For standard synchronous APIs, communication is straightforward: a client sends a request, and the server returns a response once the task is completed. However, modern applications like chat platforms (WhatsApp), live leaderboards, collaborative editors, and notifications require low-latency, real-time data delivery. Implementing this pattern efficiently ensures that millions of concurrent users can receive instantaneous updates without overwhelming the backend infrastructure with constant, resource-intensive requests.

⚖️ Trade-offs & Decisions

Server-Sent Events (SSE) WebSockets When to use what?
Unidirectional push from server to client over a single HTTP connection. It streams multiple messages as "chunks" in a single HTTP response. Bi-directional, persistent TCP connection established via an HTTP upgrade. Allows both server and client to push binary or text data at any time. Use SSE for simple push notifications or live feeds where data only flows one way. Use WebSockets for high-frequency, persistent, bi-directional communication, such as chat applications or multiplayer games. Default to simple HTTP Polling if a slight delay (e.g., 5 seconds) is acceptable, as it avoids complex connection management.

🛠️ Implementation Strategies

  • Strategy 1: Decoupling via Pub/Sub: When managing millions of connections, users will be distributed across hundreds of different servers. To route a message to the correct recipient, you must decouple the publisher from the subscriber using a Pub/Sub service like Redis or Kafka. When a message is sent, the server writes it to the database and publishes it to a Pub/Sub topic (partitioned by user or chat ID).

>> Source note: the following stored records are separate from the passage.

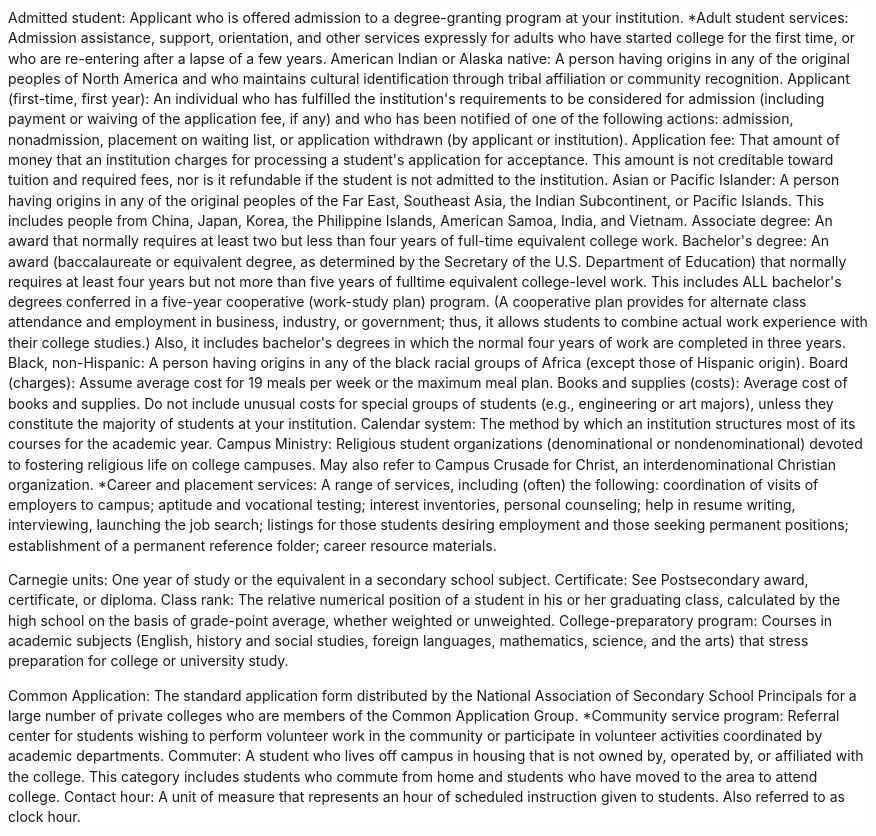 Admitted student: Applicant who is offered admission to a degree-granting program at your institution. *Adult student services: Admission assistance, support, orientation, and other services expressly for adults who have started college for the first time, or who are re-entering after a lapse of a few years.
American Indian or Alaska native: A person having origins in any of the original peoples of North America and who maintains cultural identification through tribal affiliation or community recognition.
Applicant (first-time, first year): An individual who has fulfilled the institution's requirements to be considered for admission (including payment or waiving of the application fee, if any) and who has been notified of one of the following actions: admission, nonadmission, placement on waiting list, or application withdrawn (by applicant or institution).
Application fee: That amount of money that an institution charges for processing a student's application for acceptance. This amount is not creditable toward tuition and required fees, nor is it refundable if the student is not admitted to the institution.
Asian or Pacific Islander: A person having origins in any of the original peoples of the Far East, Southeast Asia, the Indian Subcontinent, or Pacific Islands. This includes people from China, Japan, Korea, the Philippine Islands, American Samoa, India, and Vietnam.
Associate degree: An award that normally requires at least two but less than four years of full-time equivalent college work.
Bachelor's degree: An award (baccalaureate or equivalent degree, as determined by the Secretary of the U.S. Department of Education) that normally requires at least four years but not more than five years of fulltime equivalent college-level work. This includes ALL bachelor's degrees conferred in a five-year cooperative (work-study plan) program. (A cooperative plan provides for alternate class attendance and employment in business, industry, or government; thus, it allows students to combine actual work experience with their college studies.) Also, it includes bachelor's degrees in which the normal four years of work are completed in three years.
Black, non-Hispanic: A person having origins in any of the black racial groups of Africa (except those of Hispanic origin).
Board (charges): Assume average cost for 19 meals per week or the maximum meal plan.
Books and supplies (costs): Average cost of books and supplies. Do not include unusual costs for special groups of students (e.g., engineering or art majors), unless they constitute the majority of students at your institution.
Calendar system: The method by which an institution structures most of its courses for the academic year.
Campus Ministry: Religious student organizations (denominational or nondenominational) devoted to fostering religious life on college campuses. May also refer to Campus Crusade for Christ, an interdenominational Christian organization.
*Career and placement services: A range of services, including (often) the following: coordination of visits of employers to campus; aptitude and vocational testing; interest inventories, personal counseling; help in resume writing, interviewing, launching the job search; listings for those students desiring employment and those seeking permanent positions; establishment of a permanent reference folder; career resource materials.

Carnegie units: One year of study or the equivalent in a secondary school subject.
Certificate: See Postsecondary award, certificate, or diploma.
Class rank: The relative numerical position of a student in his or her graduating class, calculated by the high school on the basis of grade-point average, whether weighted or unweighted.
College-preparatory program: Courses in academic subjects (English, history and social studies, foreign languages, mathematics, science, and the arts) that stress preparation for college or university study.

Common Application: The standard application form distributed by the National Association of Secondary School Principals for a large number of private colleges who are members of the Common Application Group.
*Community service program: Referral center for students wishing to perform volunteer work in the community or participate in volunteer activities coordinated by academic departments.
Commuter: A student who lives off campus in housing that is not owned by, operated by, or affiliated with the college. This category includes students who commute from home and students who have moved to the area to attend college.
Contact hour: A unit of measure that represents an hour of scheduled instruction given to students. Also referred to as clock hour.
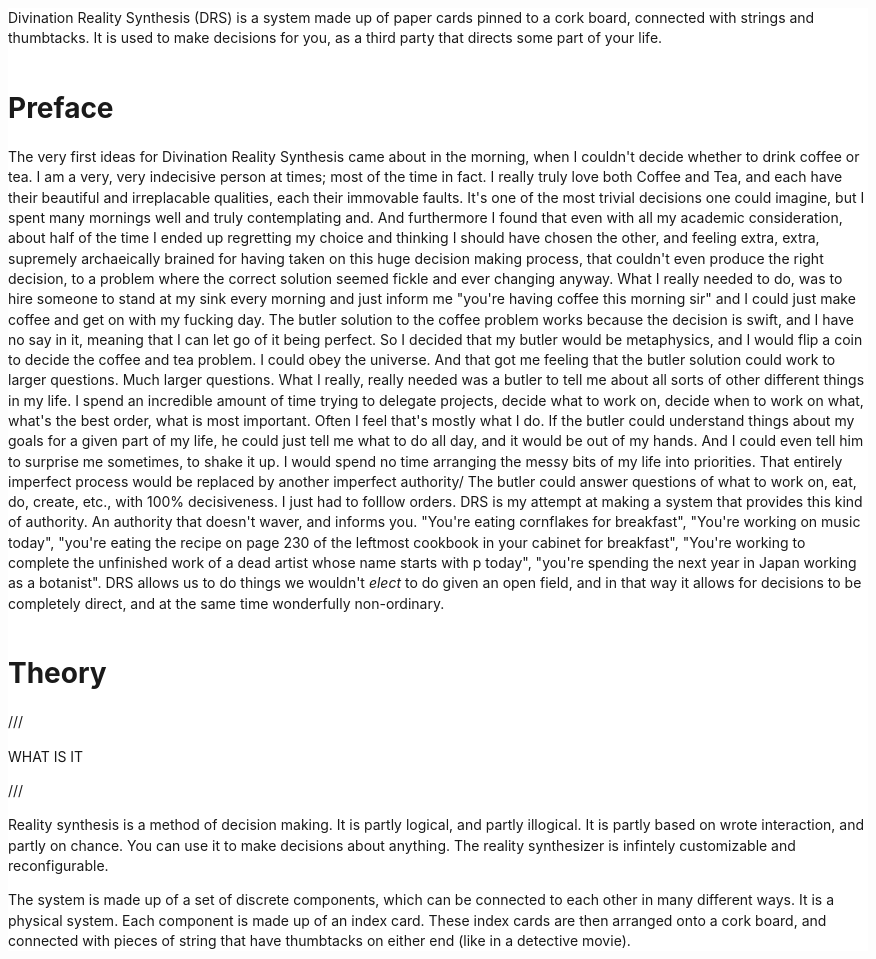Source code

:Divination Reality Synthesis (DRS) is a system made up of paper cards pinned to a cork board, connected with strings and thumbtacks. It is used to make decisions for you, as a third party that directs some part of your life.

# Preface 
  The very first ideas for Divination Reality Synthesis came about in the morning, when I couldn't decide whether to drink coffee or tea. I am a very, very indecisive person at times; most of the time in fact. I really truly love both Coffee and Tea, and each have their beautiful and irreplacable qualities, each their immovable faults. It's one of the most trivial decisions one could imagine, but I spent many mornings well and truly contemplating and. And furthermore I found that even with all my academic consideration, about half of the time I ended up regretting my choice and thinking I should have chosen the other, and feeling extra, extra, supremely archaeically brained for having taken on this huge decision making process, that couldn't even produce the right decision, to a problem where the correct solution seemed fickle and ever changing anyway. What I really needed to do, was to hire someone to stand at my sink every morning and just inform me "you're having coffee this morning sir" and I could just make coffee and get on with my fucking day. The butler solution to the coffee problem works because the decision is swift, and I have no say in it, meaning that I can let go of it being perfect. So I decided that my butler would be metaphysics, and I would flip a coin to decide the coffee and tea problem. I could obey the universe. And that got me feeling that the butler solution could work to larger questions. Much larger questions. What I really, really needed was a butler to tell me about all sorts of other different things in my life. I spend an incredible amount of time trying to delegate projects, decide what to work on, decide when to work on what, what's the best order, what is most important. Often I feel that's mostly what I do. If the butler could understand things about my goals for a given part of my life, he could just tell me what to do all day, and it would be out of my hands. And I could even tell him to surprise me sometimes, to shake it up. I would spend no time arranging the messy bits of my life into priorities. That entirely imperfect process would be replaced by another imperfect authority/ The butler could answer questions of what to work on, eat, do, create, etc., with 100% decisiveness. I just had to folllow orders. DRS is my attempt at making a system that provides this kind of authority. An authority that doesn't waver, and informs you. "You're eating cornflakes for breakfast", "You're working on music today", "you're eating the recipe on page 230 of the leftmost cookbook in your cabinet for breakfast", "You're working to complete the unfinished work of a dead artist whose name starts with p today", "you're spending the next year in Japan working as a botanist". DRS allows us to do things we wouldn't *elect* to do given an open field, and in that way it allows for decisions to be completely direct, and at the same time wonderfully non-ordinary. 

# Theory

///

WHAT IS IT

///

Reality synthesis is a method of decision making. It is partly logical, and partly illogical. It is partly based on wrote interaction, and partly on chance. You can use it to make decisions about anything. The reality synthesizer is infintely customizable and reconfigurable.

The system is made up of a set of discrete components, which can be connected to each other in many different ways. It is a physical system. Each component is made up of an index card. These index cards are then arranged onto a cork board, and connected with pieces of string that have thumbtacks on either end (like in a detective movie).
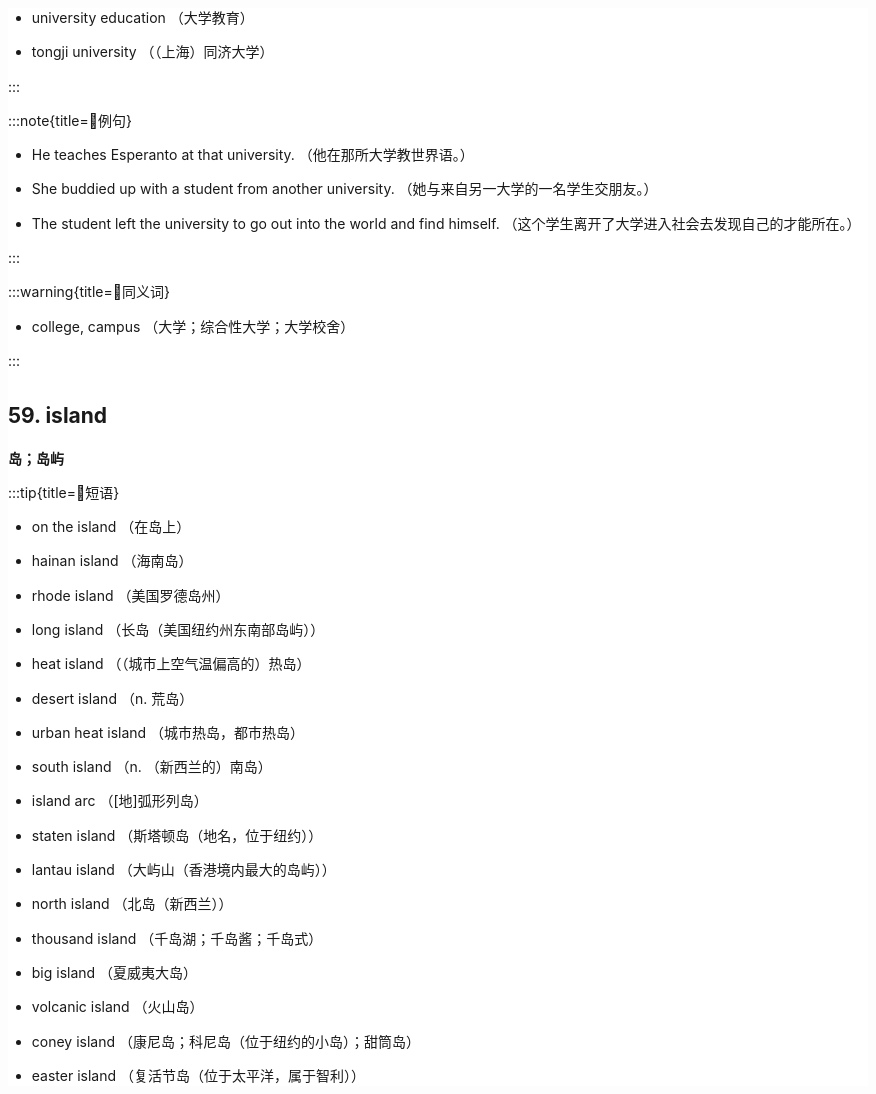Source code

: - university education （大学教育）

- tongji university （（上海）同济大学）

:::

:::note{title=🎤例句}

- He teaches Esperanto at that university. （他在那所大学教世界语。）

- She buddied up with a student from another university. （她与来自另一大学的一名学生交朋友。）

- The student left the university to go out into the world and find himself. （这个学生离开了大学进入社会去发现自己的才能所在。）

:::

:::warning{title=🤔同义词}

- college, campus （大学；综合性大学；大学校舍）

:::


## 59. island

**岛；岛屿**

:::tip{title=🤩短语}

- on the island （在岛上）

- hainan island （海南岛）

- rhode island （美国罗德岛州）

- long island （长岛（美国纽约州东南部岛屿））

- heat island （（城市上空气温偏高的）热岛）

- desert island （n. 荒岛）

- urban heat island （城市热岛，都市热岛）

- south island （n. （新西兰的）南岛）

- island arc （[地]弧形列岛）

- staten island （斯塔顿岛（地名，位于纽约））

- lantau island （大屿山（香港境内最大的岛屿））

- north island （北岛（新西兰））

- thousand island （千岛湖；千岛酱；千岛式）

- big island （夏威夷大岛）

- volcanic island （火山岛）

- coney island （康尼岛；科尼岛（位于纽约的小岛）；甜筒岛）

- easter island （复活节岛（位于太平洋，属于智利））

The specific server holding the recipient's active WebSocket connection subscribes to this topic and pushes the payload directly to the client.
  • Strategy 2: Ensuring Reliability and Fallbacks: Persistent connections frequently drop due to poor network conditions, and TCP keepalives can take minutes to detect a severed connection. Furthermore, Pub/Sub systems like Redis offer "at most once" delivery, meaning messages can be lost during transient failures. To guarantee deliverability, always persist the message to a database or "Inbox" table before publishing to the real-time channel. Clients should acknowledge receipt of the message. If the connection fails, combine application-level heartbeats (to detect dead sockets) with periodic background polling as a final backstop to fetch any missed messages.
  • Strategy 3: Stateful Servers & Consistent Hashing: For applications requiring heavy real-time processing (like collaborative text editing), you may route clients to stateful servers using a consistent hash ring. This ensures all users collaborating on the same entity (e.g., a specific document) maintain connections to the exact same server, keeping synchronization logic localized and efficient.

🧠 Interview Talk-Track

  • Key Insight: Start simple. Determine if true real-time delivery is actually a strict requirement. For example, a live competition leaderboard can often be satisfied with a client polling the server every 5 seconds. This avoids the massive infrastructure overhead of maintaining hundreds of thousands of stateful WebSocket connections.
  • Common Pitfall: Proposing WebSockets prematurely without justifying the need for high-frequency, bi-directional communication. WebSockets require specialized infrastructure (like Layer 4 load balancers) and introduce significant complexity around connection state management, firewalls, and proxy compatibility.

Core Takeaway

The Real-time Updates pattern is essential for low-latency push communication but introduces significant state management complexity. Always evaluate if simple polling suffices; if not, choose between SSE for unidirectional pushes and WebSockets for bi-directional flows, scaling the backend using Pub/Sub mechanisms to route messages to the correct active connections.